Recent advances in IGBT technology have given motor drive designers more options to consider for system development. Different specification conventions of various vendors complicate the design process further. Conventionally, system efficiency has been equated directly with VCEON. This metric is important for calculating the conduction losses of an IGBT but leaves out switching losses completely. This article aims to show how IGBT switching losses effect the performance of motor drive inverters and should be considered in the design phase.
IGBT losses in an inverter are a combination of conduction and switching losses. The VCEON contributes to the conduction losses and ETS contributes to the switching losses of the device. When choosing an IGBT for an application, both VCEON and switching energy (ETS) specifications must be taken in to consideration. IGBTs are minority carrier devices and as a result, they have a trade-off between VCEON & ETS . A fast IGBT tends to have lower ETS at the expense of higher VCEON and vice versa. In order to maximize the efficiency of the inverter, the IGBT trade-offs need to be matched to the PWM switching frequency range of the inverter. For this analysis, two 1200V trench IGBTs are evaluated, one optimized for lower VCEON and the other optimized for lower ETS. Both devices offer 10 us minimum short circuit capability. The parametrics of these devices are shown in the following table.
Two key operating characteristics should be evaluated in designing a motor drive inverter system. The first is maximum current or power delivering capability. Most inverter systems are designed to deliver an overload current for a set amount of time. The second key consideration is efficiency. Beside the benefit of wasting less power, higher efficiency can also reduce system cost and size. Heatsink size directly correlates to power dissipation and is therefore dependent on the efficiency. There are also regulations and incentives for meeting certain efficiency standards.
One effective way to evaluate the maximum current carrying capability of different IGBTs in an application is to compare RMS current capability vs. switching frequency. This is exemplified in figure 1 for the two devices being evaluating in this article. This graph is generated by determining the maximum power dissipation of the IGBT based on DBC Module with Sine PWM control. The Case temperature is set at 100 ºC & Junction temperature at 125 ºC. Some IGBT manufacturers provide similar graphs on their datasheets to assist designers. The results shown in Figure 1 are as expected; below a certain frequency, the slower device offers higher current carrying capability and then beyond the crossover point the fast device performs better. This shows the inherent limitations of each IGBT. A system requiring 70A RMS current capability operating at a frequency of 2 kHz benefits if built using the slower IGBT. Conversely, a system requiring 50A RMS current capability operating at a frequency of 8 kHz benefits if built using the faster IGBT.

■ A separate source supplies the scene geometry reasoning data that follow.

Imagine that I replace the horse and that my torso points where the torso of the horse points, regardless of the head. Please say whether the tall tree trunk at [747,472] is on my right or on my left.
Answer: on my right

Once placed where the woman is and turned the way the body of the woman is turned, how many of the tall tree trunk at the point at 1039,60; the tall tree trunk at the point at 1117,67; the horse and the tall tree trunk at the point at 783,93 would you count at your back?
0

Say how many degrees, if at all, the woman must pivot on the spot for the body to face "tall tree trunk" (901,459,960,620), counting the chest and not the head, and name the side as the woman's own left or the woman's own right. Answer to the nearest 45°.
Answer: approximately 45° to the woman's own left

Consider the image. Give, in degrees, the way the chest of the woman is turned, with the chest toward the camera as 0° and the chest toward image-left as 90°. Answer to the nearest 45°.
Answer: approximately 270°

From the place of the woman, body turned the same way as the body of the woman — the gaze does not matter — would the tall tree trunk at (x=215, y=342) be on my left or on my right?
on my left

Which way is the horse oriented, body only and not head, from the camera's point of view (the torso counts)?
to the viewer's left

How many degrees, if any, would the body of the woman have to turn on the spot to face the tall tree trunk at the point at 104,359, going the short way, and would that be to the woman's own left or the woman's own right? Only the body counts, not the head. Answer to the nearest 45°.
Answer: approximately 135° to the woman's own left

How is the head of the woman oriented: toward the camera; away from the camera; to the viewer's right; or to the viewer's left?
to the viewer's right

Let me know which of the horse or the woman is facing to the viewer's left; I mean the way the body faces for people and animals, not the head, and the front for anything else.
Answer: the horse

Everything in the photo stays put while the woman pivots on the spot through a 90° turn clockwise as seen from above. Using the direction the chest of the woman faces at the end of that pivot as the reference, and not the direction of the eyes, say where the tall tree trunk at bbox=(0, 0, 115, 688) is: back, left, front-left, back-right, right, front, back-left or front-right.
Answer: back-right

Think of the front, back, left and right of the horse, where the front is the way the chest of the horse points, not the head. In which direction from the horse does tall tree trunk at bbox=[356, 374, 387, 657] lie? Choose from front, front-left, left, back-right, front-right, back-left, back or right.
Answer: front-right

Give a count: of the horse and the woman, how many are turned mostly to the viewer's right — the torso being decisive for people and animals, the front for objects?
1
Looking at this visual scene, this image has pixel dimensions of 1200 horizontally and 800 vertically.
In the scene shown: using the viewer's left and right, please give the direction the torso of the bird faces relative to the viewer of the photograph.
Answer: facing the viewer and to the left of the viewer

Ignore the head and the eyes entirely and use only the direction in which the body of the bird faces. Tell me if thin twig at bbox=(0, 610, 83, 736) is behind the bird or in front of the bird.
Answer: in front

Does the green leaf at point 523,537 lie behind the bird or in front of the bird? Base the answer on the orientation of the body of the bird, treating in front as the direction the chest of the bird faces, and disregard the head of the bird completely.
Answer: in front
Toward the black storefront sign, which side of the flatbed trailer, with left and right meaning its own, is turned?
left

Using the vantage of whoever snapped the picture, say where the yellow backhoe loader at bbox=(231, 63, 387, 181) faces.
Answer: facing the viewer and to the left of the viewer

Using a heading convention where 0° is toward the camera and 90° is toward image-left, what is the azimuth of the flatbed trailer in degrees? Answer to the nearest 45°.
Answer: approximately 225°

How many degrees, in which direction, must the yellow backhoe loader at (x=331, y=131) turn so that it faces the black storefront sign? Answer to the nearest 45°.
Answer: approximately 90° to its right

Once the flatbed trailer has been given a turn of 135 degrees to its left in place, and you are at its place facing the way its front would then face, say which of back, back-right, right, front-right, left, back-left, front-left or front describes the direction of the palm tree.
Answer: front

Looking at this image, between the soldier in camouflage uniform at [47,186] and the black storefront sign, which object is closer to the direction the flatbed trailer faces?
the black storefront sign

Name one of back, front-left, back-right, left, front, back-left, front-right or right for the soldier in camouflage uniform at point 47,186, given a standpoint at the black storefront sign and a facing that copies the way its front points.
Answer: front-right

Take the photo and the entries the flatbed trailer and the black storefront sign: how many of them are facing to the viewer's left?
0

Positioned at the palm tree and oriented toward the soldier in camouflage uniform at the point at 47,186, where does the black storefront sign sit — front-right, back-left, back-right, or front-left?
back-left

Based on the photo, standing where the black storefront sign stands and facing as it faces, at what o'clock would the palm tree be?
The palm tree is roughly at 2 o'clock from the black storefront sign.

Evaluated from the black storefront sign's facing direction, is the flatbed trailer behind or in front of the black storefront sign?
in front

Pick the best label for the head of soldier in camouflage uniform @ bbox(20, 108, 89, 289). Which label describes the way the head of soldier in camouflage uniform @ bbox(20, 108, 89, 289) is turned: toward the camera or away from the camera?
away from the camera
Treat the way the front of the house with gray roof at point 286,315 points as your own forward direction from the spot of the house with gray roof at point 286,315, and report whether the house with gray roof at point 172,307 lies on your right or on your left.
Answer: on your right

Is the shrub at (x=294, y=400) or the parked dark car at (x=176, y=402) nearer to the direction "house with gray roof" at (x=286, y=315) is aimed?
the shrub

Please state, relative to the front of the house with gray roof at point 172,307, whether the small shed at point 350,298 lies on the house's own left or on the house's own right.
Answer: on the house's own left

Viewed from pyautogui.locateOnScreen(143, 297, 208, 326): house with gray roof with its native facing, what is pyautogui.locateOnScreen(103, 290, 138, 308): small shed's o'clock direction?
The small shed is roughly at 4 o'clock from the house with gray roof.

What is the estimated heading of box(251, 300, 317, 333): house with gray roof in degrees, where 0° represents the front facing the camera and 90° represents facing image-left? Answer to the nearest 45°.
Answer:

Further considerations for achieving higher RMS current output and higher efficiency is to use Solderable Front Metal (SFM) IGBTs and IGBTs with lower Short Circuit time (TSC).
SFM IGBTs enable solderable emitter interconnects and hence reduce interconnect impedance; reduce IGBT junction temperature through enabling advanced cooling methods. Reduced junction temperatures reduce VCEON & ETS of the IGBTs and hence improve the Inverter performance.
Reducing the minimum short circuit time requirements from 10 uS to about 6 uS can improve the RMS current output and the efficiency in inverter systems. Reduced TSC is achieved by increasing the gain of the IGBT, which results in lower VCEON & ETS in the application. Reducing VCEON & ETS improves the system performance. The modern drive and protection circuits have smarter noise filtering capabilities and have faster response times than their predecessors and hence can protect the IGBTs within 6 uS. Hence, reducing the TSC requirement increases output RMS current and efficiency of the inverter.
Matching the VCEON and EOFF trade-off in the application conditions is critical to achieving required output RMS current and highest efficiency of a motor drive system.